(Task description):
With all pictures omitted, return verbatim the lines from the beginning of the records below through the line containing "Page size: 2001x1125.".

(Stored data)
......

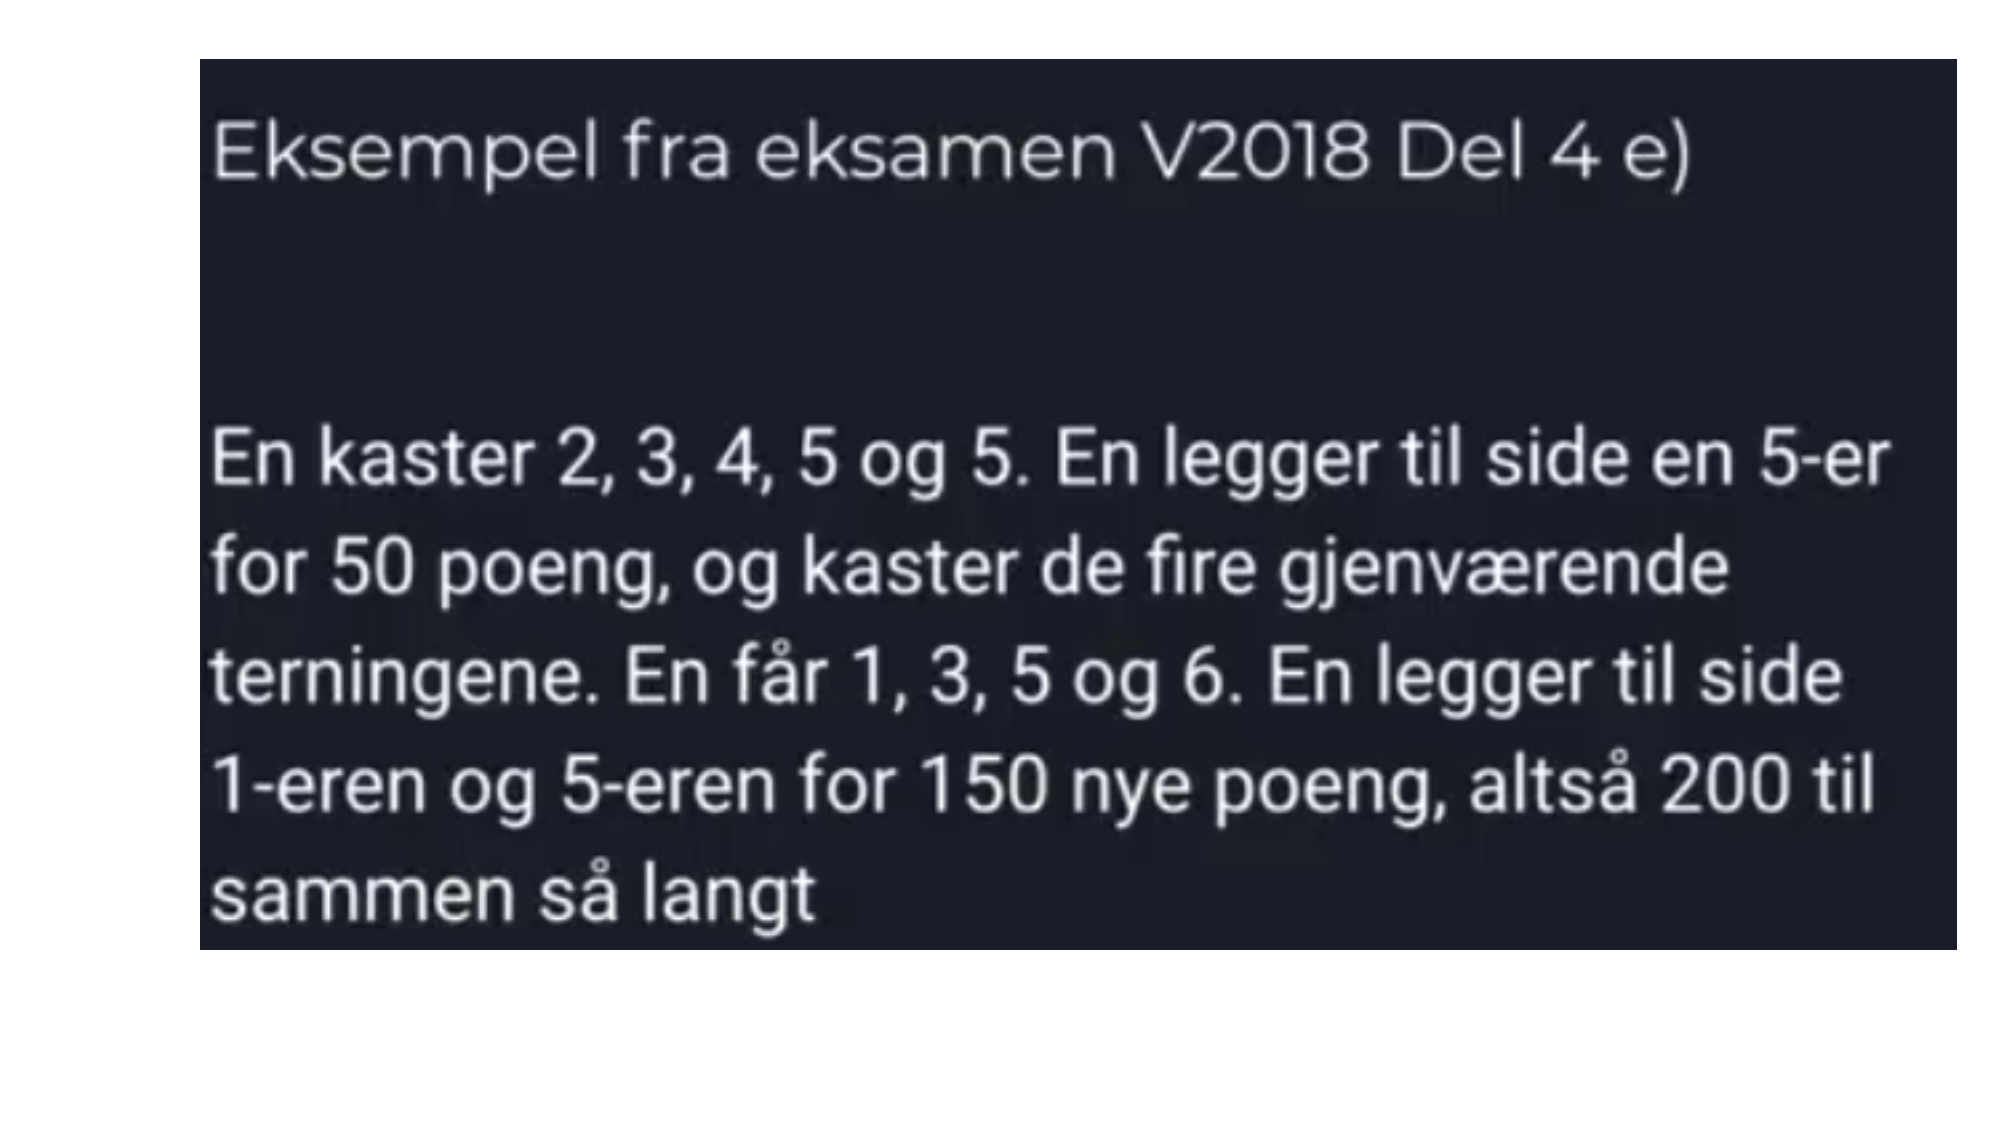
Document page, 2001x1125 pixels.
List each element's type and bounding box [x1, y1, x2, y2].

list [200, 59, 1957, 950]
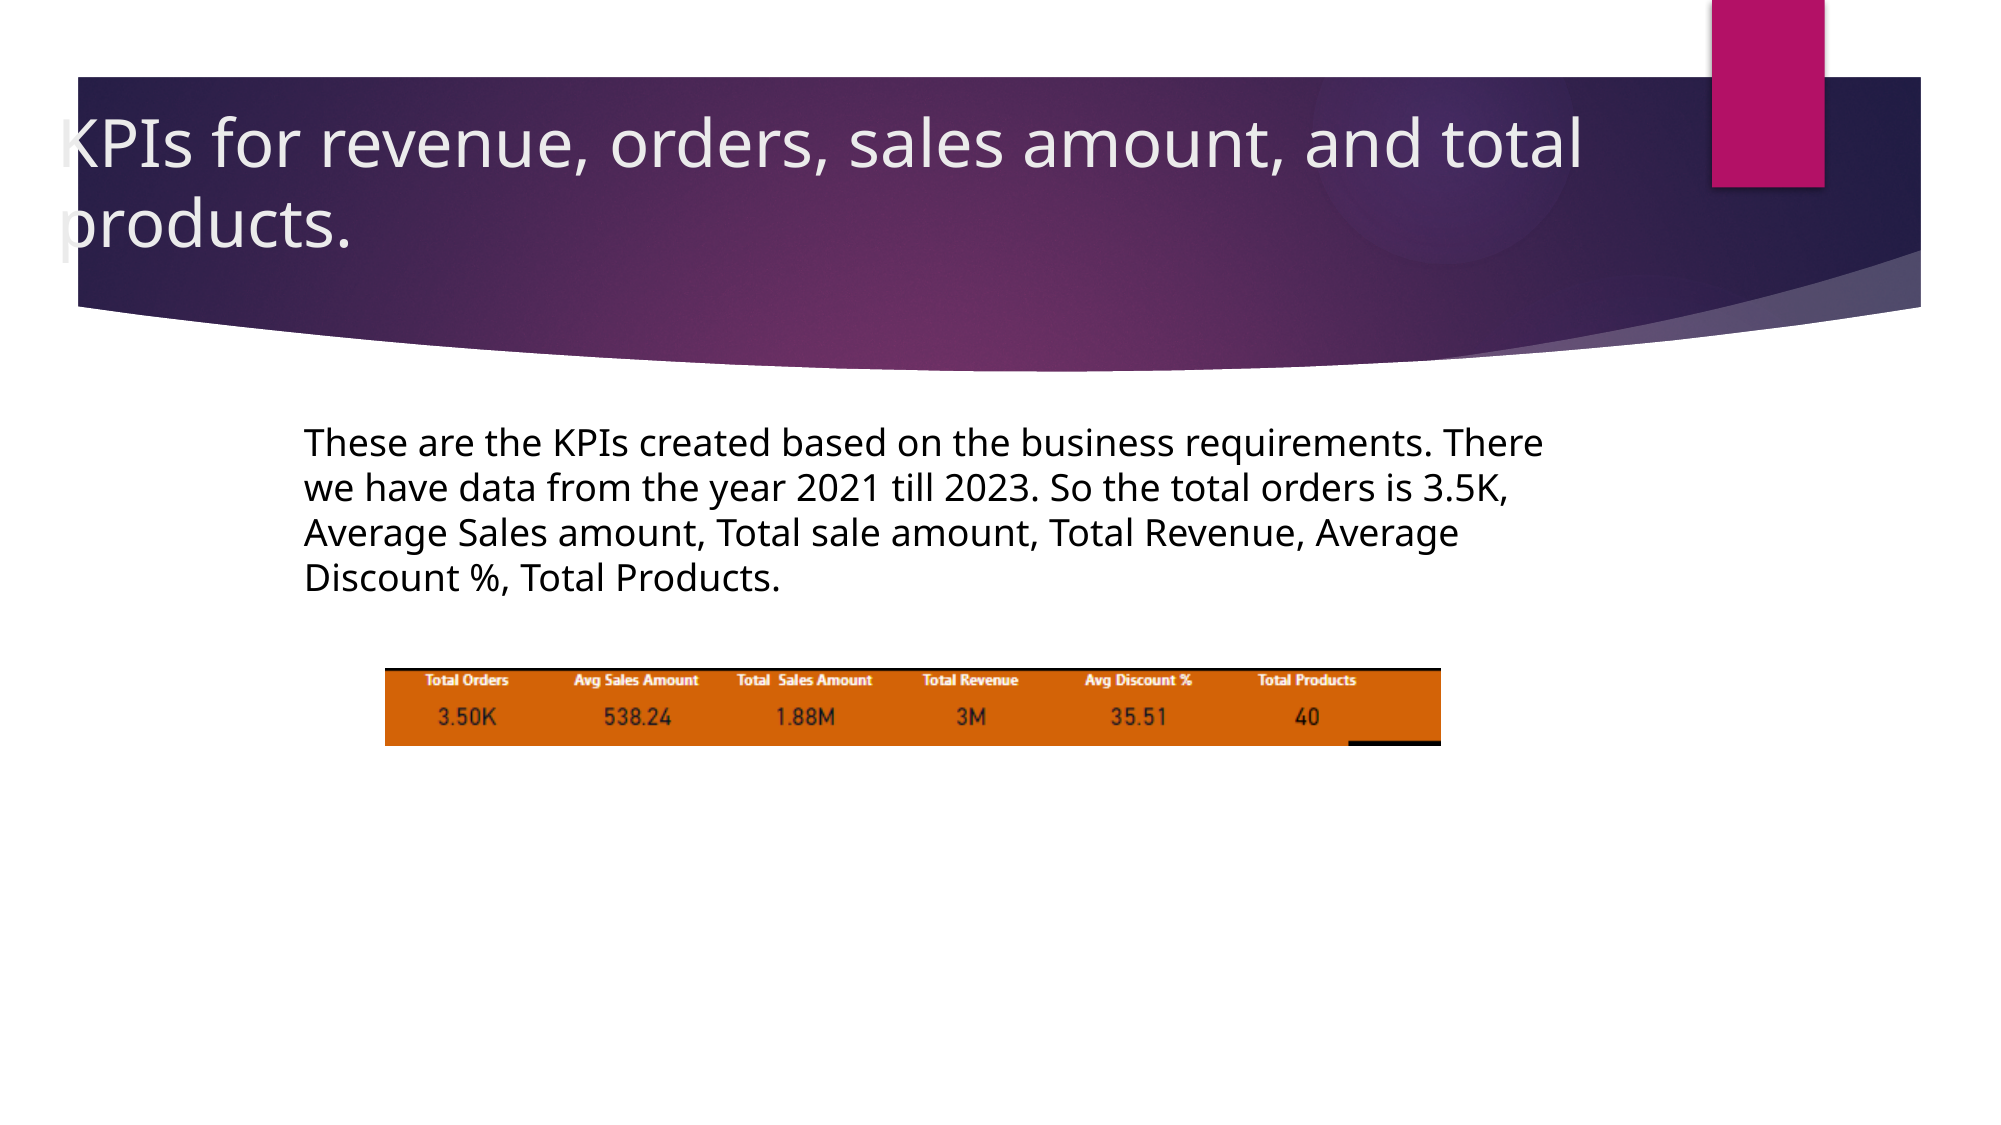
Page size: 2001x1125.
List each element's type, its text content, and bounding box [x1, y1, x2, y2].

title KPIs for revenue, orders, sales amount, and total products. [42, 141, 1689, 301]
text_box These are the KPIs created based on the business requirements. There we have data from the year 2021 till 2023. So the total orders is 3.5K, Average Sales amount, Total sale amount, Total Revenue, Average Discount %, Total Products. [289, 411, 1580, 607]
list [385, 668, 1441, 746]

......

(Answer):
Document page, 2001x1125 pixels.
List each element's type and bounding box [x1, y1, x2, y2].

list [200, 59, 1957, 950]
Page size: 2001x1125.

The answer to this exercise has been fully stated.